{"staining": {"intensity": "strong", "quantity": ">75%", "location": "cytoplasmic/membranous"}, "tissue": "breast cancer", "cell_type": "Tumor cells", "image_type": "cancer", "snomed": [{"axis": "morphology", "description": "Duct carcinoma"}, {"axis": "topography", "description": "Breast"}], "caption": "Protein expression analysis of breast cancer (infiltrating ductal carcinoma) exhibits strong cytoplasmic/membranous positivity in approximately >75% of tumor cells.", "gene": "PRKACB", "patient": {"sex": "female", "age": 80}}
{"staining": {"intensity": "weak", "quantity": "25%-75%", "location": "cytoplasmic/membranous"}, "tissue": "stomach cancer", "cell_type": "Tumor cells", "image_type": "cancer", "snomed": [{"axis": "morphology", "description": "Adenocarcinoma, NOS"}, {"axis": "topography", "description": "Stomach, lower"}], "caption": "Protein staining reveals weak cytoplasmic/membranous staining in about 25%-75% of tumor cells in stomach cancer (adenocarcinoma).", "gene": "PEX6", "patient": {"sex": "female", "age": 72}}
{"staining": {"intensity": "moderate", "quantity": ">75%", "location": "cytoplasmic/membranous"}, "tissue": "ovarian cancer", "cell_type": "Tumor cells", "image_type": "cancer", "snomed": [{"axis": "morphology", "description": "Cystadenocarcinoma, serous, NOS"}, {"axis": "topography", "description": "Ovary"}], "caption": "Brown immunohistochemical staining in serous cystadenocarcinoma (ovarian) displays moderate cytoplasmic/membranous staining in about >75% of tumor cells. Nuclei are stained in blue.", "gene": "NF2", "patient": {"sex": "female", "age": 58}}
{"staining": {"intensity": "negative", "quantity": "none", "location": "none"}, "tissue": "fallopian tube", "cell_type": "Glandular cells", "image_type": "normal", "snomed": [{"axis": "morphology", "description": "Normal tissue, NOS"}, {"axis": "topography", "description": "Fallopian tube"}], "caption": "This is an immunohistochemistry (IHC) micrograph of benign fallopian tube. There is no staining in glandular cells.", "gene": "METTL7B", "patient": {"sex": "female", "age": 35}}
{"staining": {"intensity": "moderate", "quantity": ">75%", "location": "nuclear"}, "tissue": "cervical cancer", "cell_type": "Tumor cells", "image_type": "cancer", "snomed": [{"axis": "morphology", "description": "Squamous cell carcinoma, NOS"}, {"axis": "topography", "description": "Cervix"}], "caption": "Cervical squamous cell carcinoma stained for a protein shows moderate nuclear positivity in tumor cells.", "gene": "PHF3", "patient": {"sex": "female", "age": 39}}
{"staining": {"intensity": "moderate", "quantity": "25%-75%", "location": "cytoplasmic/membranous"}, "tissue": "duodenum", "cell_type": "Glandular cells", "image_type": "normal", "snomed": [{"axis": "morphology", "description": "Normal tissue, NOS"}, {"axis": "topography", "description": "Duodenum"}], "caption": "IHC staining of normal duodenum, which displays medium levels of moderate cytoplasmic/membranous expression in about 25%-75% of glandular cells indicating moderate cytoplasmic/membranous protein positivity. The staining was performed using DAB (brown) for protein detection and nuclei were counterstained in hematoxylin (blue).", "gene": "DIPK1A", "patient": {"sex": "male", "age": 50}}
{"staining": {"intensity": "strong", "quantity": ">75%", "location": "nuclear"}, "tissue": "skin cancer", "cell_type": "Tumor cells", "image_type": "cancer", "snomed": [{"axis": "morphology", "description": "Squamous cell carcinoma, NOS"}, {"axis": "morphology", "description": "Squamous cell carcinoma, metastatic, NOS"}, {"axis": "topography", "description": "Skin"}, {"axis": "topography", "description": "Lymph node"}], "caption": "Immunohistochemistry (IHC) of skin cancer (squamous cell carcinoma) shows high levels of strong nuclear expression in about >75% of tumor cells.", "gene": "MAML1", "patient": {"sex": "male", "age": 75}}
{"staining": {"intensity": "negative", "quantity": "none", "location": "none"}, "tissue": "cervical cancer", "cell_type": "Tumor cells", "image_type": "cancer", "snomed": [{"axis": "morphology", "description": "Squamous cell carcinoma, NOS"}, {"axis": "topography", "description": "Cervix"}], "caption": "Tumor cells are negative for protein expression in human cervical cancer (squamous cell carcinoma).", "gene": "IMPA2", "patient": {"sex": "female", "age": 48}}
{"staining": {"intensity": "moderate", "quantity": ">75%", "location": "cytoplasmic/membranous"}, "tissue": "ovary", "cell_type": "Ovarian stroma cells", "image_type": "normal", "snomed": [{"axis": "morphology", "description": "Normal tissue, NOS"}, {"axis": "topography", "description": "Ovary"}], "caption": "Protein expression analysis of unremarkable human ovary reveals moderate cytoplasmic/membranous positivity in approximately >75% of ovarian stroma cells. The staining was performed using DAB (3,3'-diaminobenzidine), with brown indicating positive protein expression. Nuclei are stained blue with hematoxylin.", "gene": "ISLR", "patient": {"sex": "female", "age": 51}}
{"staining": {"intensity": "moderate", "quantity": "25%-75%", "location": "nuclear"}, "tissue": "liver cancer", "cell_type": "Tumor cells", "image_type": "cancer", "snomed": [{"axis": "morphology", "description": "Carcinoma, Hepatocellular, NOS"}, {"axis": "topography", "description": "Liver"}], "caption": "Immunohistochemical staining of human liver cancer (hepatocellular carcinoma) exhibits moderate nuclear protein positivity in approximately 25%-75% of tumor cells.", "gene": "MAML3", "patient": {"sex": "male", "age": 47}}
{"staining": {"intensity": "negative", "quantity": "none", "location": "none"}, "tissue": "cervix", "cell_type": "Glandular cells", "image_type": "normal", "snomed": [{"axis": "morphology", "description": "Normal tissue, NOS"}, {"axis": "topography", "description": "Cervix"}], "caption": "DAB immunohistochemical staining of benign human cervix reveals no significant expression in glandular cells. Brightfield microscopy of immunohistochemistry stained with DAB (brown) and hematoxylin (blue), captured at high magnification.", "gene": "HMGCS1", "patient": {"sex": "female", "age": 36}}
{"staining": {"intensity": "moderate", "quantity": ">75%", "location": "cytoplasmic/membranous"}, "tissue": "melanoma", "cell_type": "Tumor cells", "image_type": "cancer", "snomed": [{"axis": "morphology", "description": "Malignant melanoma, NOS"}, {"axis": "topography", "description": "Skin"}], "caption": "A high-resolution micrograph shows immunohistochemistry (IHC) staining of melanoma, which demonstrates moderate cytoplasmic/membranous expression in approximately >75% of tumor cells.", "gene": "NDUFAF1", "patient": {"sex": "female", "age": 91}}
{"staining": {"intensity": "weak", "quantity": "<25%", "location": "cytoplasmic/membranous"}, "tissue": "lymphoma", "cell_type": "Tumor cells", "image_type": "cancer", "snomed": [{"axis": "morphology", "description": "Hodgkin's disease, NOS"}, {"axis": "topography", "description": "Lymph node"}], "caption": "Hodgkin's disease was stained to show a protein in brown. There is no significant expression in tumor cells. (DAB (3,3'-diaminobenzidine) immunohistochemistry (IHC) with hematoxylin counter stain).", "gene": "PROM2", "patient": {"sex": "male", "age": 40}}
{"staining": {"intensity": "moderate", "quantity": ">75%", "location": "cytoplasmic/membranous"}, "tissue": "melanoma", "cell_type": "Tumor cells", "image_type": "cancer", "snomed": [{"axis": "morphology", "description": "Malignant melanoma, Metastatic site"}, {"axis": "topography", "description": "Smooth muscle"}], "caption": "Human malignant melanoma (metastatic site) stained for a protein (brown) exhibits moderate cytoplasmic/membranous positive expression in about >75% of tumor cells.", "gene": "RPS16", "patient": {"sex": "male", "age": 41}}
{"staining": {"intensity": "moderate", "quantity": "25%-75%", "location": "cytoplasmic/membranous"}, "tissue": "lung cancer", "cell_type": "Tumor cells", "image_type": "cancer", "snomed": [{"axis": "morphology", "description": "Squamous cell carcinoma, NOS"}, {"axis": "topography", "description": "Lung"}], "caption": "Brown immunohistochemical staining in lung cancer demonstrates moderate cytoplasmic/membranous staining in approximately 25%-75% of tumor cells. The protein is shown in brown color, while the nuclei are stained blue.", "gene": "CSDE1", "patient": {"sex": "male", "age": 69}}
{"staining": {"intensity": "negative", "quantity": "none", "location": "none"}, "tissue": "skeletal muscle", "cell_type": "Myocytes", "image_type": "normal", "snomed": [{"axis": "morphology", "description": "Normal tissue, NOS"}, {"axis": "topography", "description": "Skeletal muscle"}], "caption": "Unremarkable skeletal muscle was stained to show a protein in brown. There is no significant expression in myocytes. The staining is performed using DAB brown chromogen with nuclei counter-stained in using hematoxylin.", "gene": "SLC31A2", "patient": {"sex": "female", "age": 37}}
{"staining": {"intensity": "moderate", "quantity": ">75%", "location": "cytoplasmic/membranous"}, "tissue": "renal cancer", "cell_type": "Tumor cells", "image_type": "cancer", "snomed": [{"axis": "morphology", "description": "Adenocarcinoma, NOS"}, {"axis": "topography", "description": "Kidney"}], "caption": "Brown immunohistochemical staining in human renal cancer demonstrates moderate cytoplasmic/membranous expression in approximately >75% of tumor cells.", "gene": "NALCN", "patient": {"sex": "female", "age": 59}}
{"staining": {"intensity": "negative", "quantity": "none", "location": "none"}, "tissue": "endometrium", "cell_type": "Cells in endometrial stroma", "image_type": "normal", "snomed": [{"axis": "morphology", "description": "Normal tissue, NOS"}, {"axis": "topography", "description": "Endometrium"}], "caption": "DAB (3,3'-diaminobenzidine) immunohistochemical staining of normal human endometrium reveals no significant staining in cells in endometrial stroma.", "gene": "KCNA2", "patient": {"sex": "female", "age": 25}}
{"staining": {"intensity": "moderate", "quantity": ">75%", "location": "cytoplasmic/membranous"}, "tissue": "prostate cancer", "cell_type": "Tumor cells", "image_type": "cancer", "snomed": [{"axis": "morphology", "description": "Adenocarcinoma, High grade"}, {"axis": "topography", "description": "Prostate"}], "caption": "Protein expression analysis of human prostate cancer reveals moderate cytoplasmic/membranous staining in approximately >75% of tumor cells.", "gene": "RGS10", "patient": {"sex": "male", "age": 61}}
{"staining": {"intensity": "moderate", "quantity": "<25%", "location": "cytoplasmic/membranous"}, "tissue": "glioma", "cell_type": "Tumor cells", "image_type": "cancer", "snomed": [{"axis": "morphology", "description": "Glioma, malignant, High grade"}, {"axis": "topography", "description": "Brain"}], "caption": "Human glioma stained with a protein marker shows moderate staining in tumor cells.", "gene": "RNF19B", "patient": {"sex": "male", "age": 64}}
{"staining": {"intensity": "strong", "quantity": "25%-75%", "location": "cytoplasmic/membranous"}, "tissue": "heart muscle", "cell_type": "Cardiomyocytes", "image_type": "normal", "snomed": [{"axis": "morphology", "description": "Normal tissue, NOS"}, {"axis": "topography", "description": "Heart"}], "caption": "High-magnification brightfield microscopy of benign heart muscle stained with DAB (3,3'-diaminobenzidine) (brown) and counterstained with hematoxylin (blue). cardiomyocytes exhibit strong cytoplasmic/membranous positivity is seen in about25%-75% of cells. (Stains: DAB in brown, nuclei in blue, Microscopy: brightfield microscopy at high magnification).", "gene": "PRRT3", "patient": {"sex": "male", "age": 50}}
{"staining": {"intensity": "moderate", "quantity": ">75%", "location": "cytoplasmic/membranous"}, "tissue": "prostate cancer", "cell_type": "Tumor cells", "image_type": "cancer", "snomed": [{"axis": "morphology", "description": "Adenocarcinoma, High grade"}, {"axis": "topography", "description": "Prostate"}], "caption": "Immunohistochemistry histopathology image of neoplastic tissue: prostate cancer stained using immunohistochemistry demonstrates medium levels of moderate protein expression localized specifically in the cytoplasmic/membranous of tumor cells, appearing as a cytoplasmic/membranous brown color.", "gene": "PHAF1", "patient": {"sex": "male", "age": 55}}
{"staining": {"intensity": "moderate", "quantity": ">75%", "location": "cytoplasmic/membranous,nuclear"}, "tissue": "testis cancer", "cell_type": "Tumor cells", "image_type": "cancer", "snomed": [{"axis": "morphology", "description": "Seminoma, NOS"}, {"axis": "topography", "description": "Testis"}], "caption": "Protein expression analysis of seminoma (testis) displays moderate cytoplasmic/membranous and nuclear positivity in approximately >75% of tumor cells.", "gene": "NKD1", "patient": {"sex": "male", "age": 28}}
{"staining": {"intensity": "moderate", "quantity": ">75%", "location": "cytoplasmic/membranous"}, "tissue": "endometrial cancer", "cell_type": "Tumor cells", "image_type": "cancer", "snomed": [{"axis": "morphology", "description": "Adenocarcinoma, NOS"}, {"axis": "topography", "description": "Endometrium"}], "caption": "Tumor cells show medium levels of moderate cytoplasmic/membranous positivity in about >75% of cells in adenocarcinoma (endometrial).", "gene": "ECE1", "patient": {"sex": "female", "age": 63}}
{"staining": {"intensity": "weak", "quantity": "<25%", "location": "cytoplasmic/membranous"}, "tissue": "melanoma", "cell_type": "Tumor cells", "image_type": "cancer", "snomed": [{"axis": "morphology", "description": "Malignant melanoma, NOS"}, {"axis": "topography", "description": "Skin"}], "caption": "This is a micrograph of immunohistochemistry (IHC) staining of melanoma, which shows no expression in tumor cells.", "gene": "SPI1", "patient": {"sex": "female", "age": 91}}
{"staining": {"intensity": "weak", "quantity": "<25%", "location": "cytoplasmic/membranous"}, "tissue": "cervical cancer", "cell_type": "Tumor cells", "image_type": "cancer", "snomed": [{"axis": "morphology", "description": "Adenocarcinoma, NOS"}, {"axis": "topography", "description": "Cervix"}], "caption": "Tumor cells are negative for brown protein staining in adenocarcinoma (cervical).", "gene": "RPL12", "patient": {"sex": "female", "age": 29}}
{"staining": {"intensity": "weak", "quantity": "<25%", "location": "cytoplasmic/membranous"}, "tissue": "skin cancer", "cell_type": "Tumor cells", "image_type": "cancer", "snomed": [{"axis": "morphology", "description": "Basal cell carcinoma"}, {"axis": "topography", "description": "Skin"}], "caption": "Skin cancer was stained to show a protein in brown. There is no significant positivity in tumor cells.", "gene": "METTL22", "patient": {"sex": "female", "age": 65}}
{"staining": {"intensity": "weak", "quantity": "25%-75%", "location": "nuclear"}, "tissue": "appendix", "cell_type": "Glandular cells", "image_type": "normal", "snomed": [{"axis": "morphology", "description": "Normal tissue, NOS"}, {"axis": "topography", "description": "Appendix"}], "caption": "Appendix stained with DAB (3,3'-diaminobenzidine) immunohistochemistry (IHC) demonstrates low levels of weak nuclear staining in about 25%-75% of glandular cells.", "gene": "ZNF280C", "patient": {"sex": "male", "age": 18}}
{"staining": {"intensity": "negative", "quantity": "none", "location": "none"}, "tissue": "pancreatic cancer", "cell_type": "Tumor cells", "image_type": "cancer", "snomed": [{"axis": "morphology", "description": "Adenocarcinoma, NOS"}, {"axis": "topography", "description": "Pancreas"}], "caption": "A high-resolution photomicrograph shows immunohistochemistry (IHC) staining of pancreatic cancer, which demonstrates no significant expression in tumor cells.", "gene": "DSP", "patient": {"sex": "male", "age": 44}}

**Assignment**: The answer should consist of the lines from the first line of the entries through the line with "staining reveals weak", copied exactly.

**Solution for this task**:
{"staining": {"intensity": "strong", "quantity": ">75%", "location": "cytoplasmic/membranous"}, "tissue": "breast cancer", "cell_type": "Tumor cells", "image_type": "cancer", "snomed": [{"axis": "morphology", "description": "Duct carcinoma"}, {"axis": "topography", "description": "Breast"}], "caption": "Protein expression analysis of breast cancer (infiltrating ductal carcinoma) exhibits strong cytoplasmic/membranous positivity in approximately >75% of tumor cells.", "gene": "PRKACB", "patient": {"sex": "female", "age": 80}}
{"staining": {"intensity": "weak", "quantity": "25%-75%", "location": "cytoplasmic/membranous"}, "tissue": "stomach cancer", "cell_type": "Tumor cells", "image_type": "cancer", "snomed": [{"axis": "morphology", "description": "Adenocarcinoma, NOS"}, {"axis": "topography", "description": "Stomach, lower"}], "caption": "Protein staining reveals weak cytoplasmic/membranous staining in about 25%-75% of tumor cells in stomach cancer (adenocarcinoma).", "gene": "PEX6", "patient": {"sex": "female", "age": 72}}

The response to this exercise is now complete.